そうこうしているうちに、仲居さんが私たちに声をかけ、部屋を出て行く。
ぴったりと寄り添って遠くの夜景を見つめているうちに食事が片付けられただけでなく、いつの間にか奥の部屋に布団も敷かれていた。
「今のうちに、布団をぴったりくっつけておこうか?」
耳もとで意地悪に響いた声に、「もう!」と顔をしかめて見せた。それに対して翔悟さんはくくっと喉を鳴らしながら私を抱きしめていた腕を解いた。
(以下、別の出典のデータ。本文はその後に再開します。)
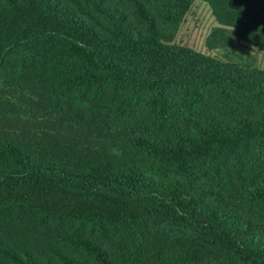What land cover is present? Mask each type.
Listing matches in <instances>:
<instances>
[{
  "label": "trees",
  "instance_id": "1",
  "mask_svg": "<svg viewBox=\"0 0 264 264\" xmlns=\"http://www.w3.org/2000/svg\"><path fill=\"white\" fill-rule=\"evenodd\" d=\"M195 1L0 0V264H264V70L175 44Z\"/></svg>",
  "mask_w": 264,
  "mask_h": 264
},
{
  "label": "rangeland",
  "instance_id": "2",
  "mask_svg": "<svg viewBox=\"0 0 264 264\" xmlns=\"http://www.w3.org/2000/svg\"><path fill=\"white\" fill-rule=\"evenodd\" d=\"M217 27L219 25L209 4L203 0H196L180 26L174 43L223 62L251 64L264 70V51L248 43L241 42L224 49L210 51L206 42Z\"/></svg>",
  "mask_w": 264,
  "mask_h": 264
}]
</instances>
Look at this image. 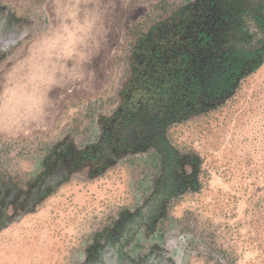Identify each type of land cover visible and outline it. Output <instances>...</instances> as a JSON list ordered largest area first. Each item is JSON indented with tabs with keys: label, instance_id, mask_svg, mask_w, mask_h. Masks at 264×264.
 I'll list each match as a JSON object with an SVG mask.
<instances>
[{
	"label": "rangeland",
	"instance_id": "1",
	"mask_svg": "<svg viewBox=\"0 0 264 264\" xmlns=\"http://www.w3.org/2000/svg\"><path fill=\"white\" fill-rule=\"evenodd\" d=\"M191 1L0 0V264H264V57L170 127L192 183L126 244L115 238L150 201L156 153L69 171L117 110L141 35Z\"/></svg>",
	"mask_w": 264,
	"mask_h": 264
},
{
	"label": "flooded vegetation",
	"instance_id": "2",
	"mask_svg": "<svg viewBox=\"0 0 264 264\" xmlns=\"http://www.w3.org/2000/svg\"><path fill=\"white\" fill-rule=\"evenodd\" d=\"M252 8L242 0H192L138 40L132 77L117 110L106 120L97 145L68 163L73 174L83 167L75 161L102 169L103 164L151 151L161 160L152 165L157 177L147 211L128 218V233L115 238L116 245L126 244L142 223L191 185L168 131L175 123L217 107L231 86L249 74L252 51L260 48L247 41Z\"/></svg>",
	"mask_w": 264,
	"mask_h": 264
},
{
	"label": "trees",
	"instance_id": "3",
	"mask_svg": "<svg viewBox=\"0 0 264 264\" xmlns=\"http://www.w3.org/2000/svg\"><path fill=\"white\" fill-rule=\"evenodd\" d=\"M252 8V21L255 23L257 29L262 34V38L260 40V44L258 49L252 51V66L249 69V74L256 72L262 65H263V57H264V5L261 2L254 3ZM242 64V63H238ZM244 76L240 77V80H242ZM239 84V83H238ZM237 84V85H238ZM236 86H231V92L229 95H231L235 89ZM228 95V96H229ZM227 96V97H228Z\"/></svg>",
	"mask_w": 264,
	"mask_h": 264
}]
</instances>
とは言え、ふたつ並んだ布団に鼓動が高鳴るのを止められない。
素直に言葉にできなくても、甘い一夜を過ごせることを期待している。
布団の間には五センチほどの隙間がある。じっと見つめていると、大した距離ではないのになんだか遠く思えてきて、彼の言葉通りにしてしまおうかと考えた。